Former Home Minister Hassan Afeef has questioned the government’s intention to carry out the death sentence under recently introduced regulations.
“I think they are just playing to the minds of the people because they say they want to protect the religion and protect the country as one of their campaign pledges,” he said.
Afeef – home minister between 2010 and 2012 – also questioned the ability of the current tainted judiciary to provide the certainty required for implementation of the death penalty under Islamic law.
“The judiciary might pass the sentence, there may be a verdict, but I don’t think the current regime will carry it out,” said Afeef.
“They know how politically influenced the judiciary is as the present government are the people who politically influence these judicial decisions – so they know why they make these decisions.”
Afeef’s comments follow further international headlines regarding the new regulations.
The AFP has described the recent murder conviction of a minor to be a “test case” for the new law, although the home minister had previously said that the rules will be applied retroactively to all pending death sentences.
In a statement released yesterday, the International Federation for Human Rights (FIDH) joined the growing international criticism accusing the Maldives government of being out-of-step with its international commitments.
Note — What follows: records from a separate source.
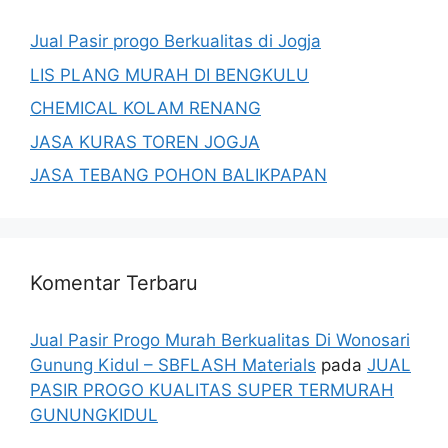
Jual Pasir progo Berkualitas di Jogja
LIS PLANG MURAH DI BENGKULU
CHEMICAL KOLAM RENANG
JASA KURAS TOREN JOGJA
JASA TEBANG POHON BALIKPAPAN
Komentar Terbaru
Jual Pasir Progo Murah Berkualitas Di Wonosari
Gunung Kidul – SBFLASH Materials
pada
JUAL
PASIR PROGO KUALITAS SUPER TERMURAH
GUNUNGKIDUL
“The decision to reinstate the death penalty in the Maldives, in particular against minors, is an outrage and gravely at odds with the growing international momentum towards abolition,” said FIDH President Karim Lahidji.
Lack of capacity
Speaking with Minivan News today, Afeef said the government’s attempts to carry out death sentences in accordance with Islamic Shariah were not possible with the criminal justice system as it is.
Afeef argued that those found guilty of such crimes beyond any doubt should be punished according to Islamic law, but questioned the capacity of the police and the judiciary to provide this certainty.
“According to Islam, when you pass the death penalty it has to be proven beyond doubt that the person has committed that crime and, according to the present situation – the present judiciary and the autocratic regime – we may find a situation where the person sentenced may not be the actual culprit,” he said.
The impartiality of the police and the judiciary has continued to be questioned this month, with the opposition Maldivian Democratic Party describing failures investigate the multiple charges against Supreme Court Judge Ali Hameed as “awe-inspiring”.
The statement said the failure of the police and the Judicial Services Commission to conclude investigations or to prosecute Judge Hameed were a clear indication of the status of the Maldives’ criminal justice system.
“Such a judge sitting on the supreme court bench is not recognised by any judicial or legal system in the world. And surely it is the general public who are facing injustice because of this,” said the party.
Hameed – who stands accused of appearing in a sex-tape as well as corruption – adjudicated on both the annulment the first round of last year’s presidential elections as well as the dismissal of the elections commissioner prior to parliamentary elections in March.
Both incidents were denounced by the international community, which has consistently called for judicial reform. Current Attorney General Mohamed Anil has pledged review and reform of the courts as part of the government’s legislative agenda.
Dheen and Qawm
Home Minister Umar Naseer’s January announcement that the government was making preparations to end the country’s 60-year moratorium on the death penalty culminated in the publication of new procedural regulations last month.
Following the gazetting of the new guidelines, Naseer said the chances of killing an innocent person after completing all the procedures in the regulation were “far-fetched” and “almost impossible”.
The regulation – which only allows implementation of death penalty when the sentence is delivered by the Supreme Court – will establish a death penalty committee to assure all procedures have been adhered to.
Mediation between the Islamic Ministry and the victim’s family is also mandated, with family members who are ‘warith’ (heirs in Shariah law) given an opportunity to pardon the convict with or without receiving blood money.
After having previously been opposed to the practice, President Abdulla Yameen announced a “change of heart” just weeks after winning his party’s presidential primary race last year.
Suggesting that “murder has to be punished with murder” in order to “save society”, Yameen embarked on a campaign of ‘dheen and qawm’ – religion and country – winning a drawn-out election in the second round last November.